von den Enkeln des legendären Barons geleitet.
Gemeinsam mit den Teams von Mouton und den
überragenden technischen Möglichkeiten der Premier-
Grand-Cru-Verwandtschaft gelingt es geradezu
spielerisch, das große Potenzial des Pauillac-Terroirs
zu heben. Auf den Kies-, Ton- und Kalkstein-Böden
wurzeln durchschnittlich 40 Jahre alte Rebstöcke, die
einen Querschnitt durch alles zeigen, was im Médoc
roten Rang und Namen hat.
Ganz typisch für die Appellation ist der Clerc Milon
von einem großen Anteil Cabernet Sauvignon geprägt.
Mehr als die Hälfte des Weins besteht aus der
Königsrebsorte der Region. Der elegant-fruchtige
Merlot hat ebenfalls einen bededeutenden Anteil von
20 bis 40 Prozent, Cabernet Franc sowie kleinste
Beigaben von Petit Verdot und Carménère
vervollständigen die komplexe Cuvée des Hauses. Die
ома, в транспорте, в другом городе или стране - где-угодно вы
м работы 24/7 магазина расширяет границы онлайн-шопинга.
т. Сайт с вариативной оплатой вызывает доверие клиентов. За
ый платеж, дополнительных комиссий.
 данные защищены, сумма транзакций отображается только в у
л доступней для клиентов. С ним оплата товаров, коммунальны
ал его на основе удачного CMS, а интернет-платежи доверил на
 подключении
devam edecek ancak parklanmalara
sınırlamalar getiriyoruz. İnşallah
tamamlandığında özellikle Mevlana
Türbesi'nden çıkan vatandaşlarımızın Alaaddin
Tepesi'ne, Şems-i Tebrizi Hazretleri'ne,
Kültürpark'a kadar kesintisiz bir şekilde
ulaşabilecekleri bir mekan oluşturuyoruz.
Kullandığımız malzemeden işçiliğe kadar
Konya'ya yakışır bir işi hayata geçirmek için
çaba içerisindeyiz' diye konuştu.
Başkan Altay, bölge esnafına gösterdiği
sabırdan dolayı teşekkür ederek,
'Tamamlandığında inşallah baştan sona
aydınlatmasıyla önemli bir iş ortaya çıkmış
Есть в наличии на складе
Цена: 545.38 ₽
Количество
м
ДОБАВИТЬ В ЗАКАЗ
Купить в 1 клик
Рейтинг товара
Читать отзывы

____

Your answer must be the full listing, copied exactly.

• _RESULT_
von den Enkeln des legendären Barons geleitet.
Gemeinsam mit den Teams von Mouton und den
überragenden technischen Möglichkeiten der Premier-
Grand-Cru-Verwandtschaft gelingt es geradezu
spielerisch, das große Potenzial des Pauillac-Terroirs
zu heben. Auf den Kies-, Ton- und Kalkstein-Böden
wurzeln durchschnittlich 40 Jahre alte Rebstöcke, die
einen Querschnitt durch alles zeigen, was im Médoc
roten Rang und Namen hat.
Ganz typisch für die Appellation ist der Clerc Milon
von einem großen Anteil Cabernet Sauvignon geprägt.
Mehr als die Hälfte des Weins besteht aus der
Königsrebsorte der Region. Der elegant-fruchtige
Merlot hat ebenfalls einen bededeutenden Anteil von
20 bis 40 Prozent, Cabernet Franc sowie kleinste
Beigaben von Petit Verdot und Carménère
vervollständigen die komplexe Cuvée des Hauses. Die
ома, в транспорте, в другом городе или стране - где-угодно вы
м работы 24/7 магазина расширяет границы онлайн-шопинга.
т. Сайт с вариативной оплатой вызывает доверие клиентов. За
ый платеж, дополнительных комиссий.
 данные защищены, сумма транзакций отображается только в у
л доступней для клиентов. С ним оплата товаров, коммунальны
ал его на основе удачного CMS, а интернет-платежи доверил на
 подключении
devam edecek ancak parklanmalara
sınırlamalar getiriyoruz. İnşallah
tamamlandığında özellikle Mevlana
Türbesi'nden çıkan vatandaşlarımızın Alaaddin
Tepesi'ne, Şems-i Tebrizi Hazretleri'ne,
Kültürpark'a kadar kesintisiz bir şekilde
ulaşabilecekleri bir mekan oluşturuyoruz.
Kullandığımız malzemeden işçiliğe kadar
Konya'ya yakışır bir işi hayata geçirmek için
çaba içerisindeyiz' diye konuştu.
Başkan Altay, bölge esnafına gösterdiği
sabırdan dolayı teşekkür ederek,
'Tamamlandığında inşallah baştan sona
aydınlatmasıyla önemli bir iş ortaya çıkmış
Есть в наличии на складе
Цена: 545.38 ₽
Количество
м
ДОБАВИТЬ В ЗАКАЗ
Купить в 1 клик
Рейтинг товара
Читать отзывы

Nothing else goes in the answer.